Copy exactly, and copy only, the lines from the one bearing "List each element's" through the final line of the records.

◆ Supplied information ◆
★ ★ ★ ★ ★
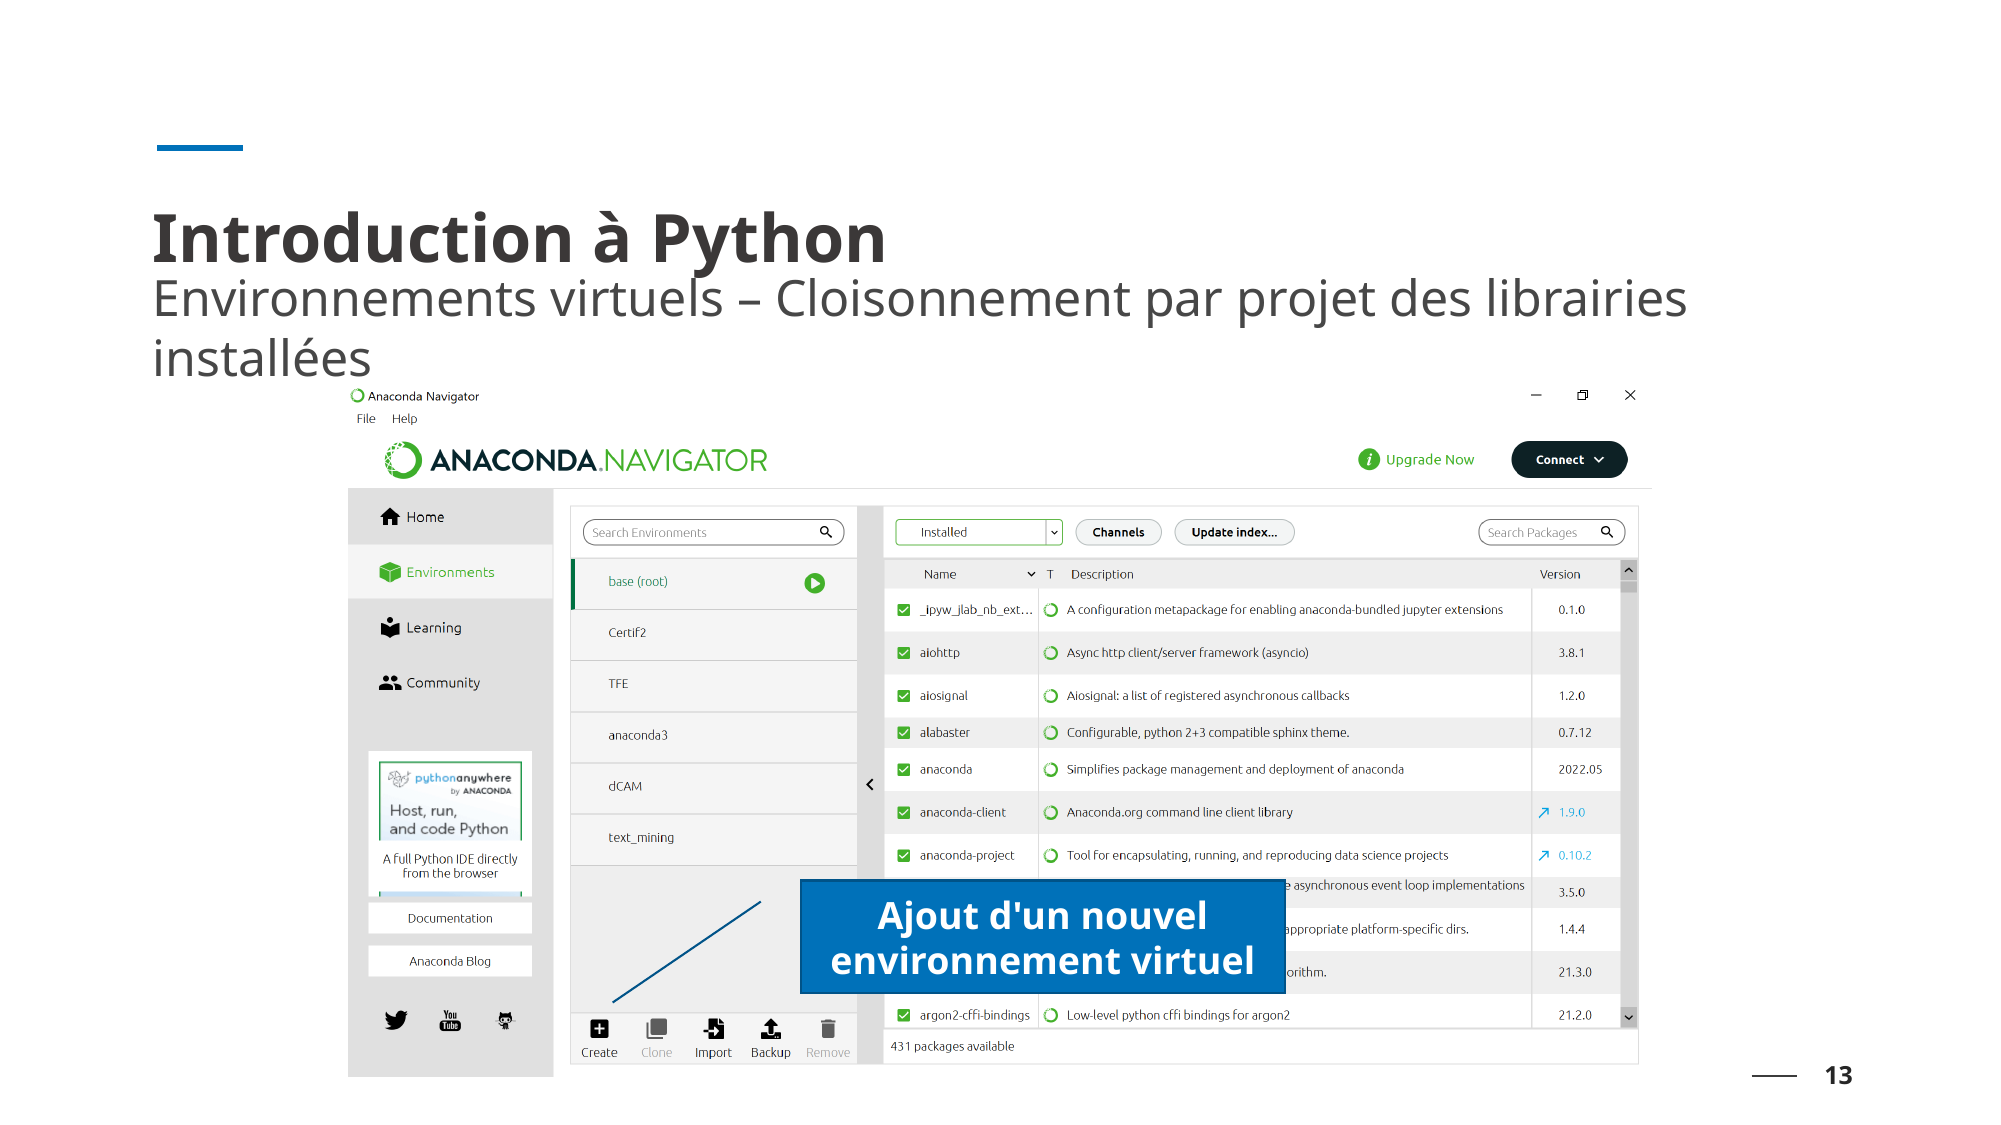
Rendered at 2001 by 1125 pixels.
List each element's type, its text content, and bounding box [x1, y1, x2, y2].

picture [348, 386, 1652, 1077]
title Introduction à Python [137, 131, 1863, 304]
slide_number 13 [1809, 1046, 1899, 1107]
list Environnements virtuels – Cloisonnement par projet des librairies installées [137, 304, 1863, 350]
★ ★ ★ ★ ★
◆ Answer for this exercise ◆
List each element's type, its text content, and bounding box [x1, y1, x2, y2].

picture [348, 386, 1652, 1077]
title Introduction à Python [137, 131, 1863, 304]
slide_number 13 [1809, 1046, 1899, 1107]
list Environnements virtuels – Cloisonnement par projet des librairies installées [137, 304, 1863, 350]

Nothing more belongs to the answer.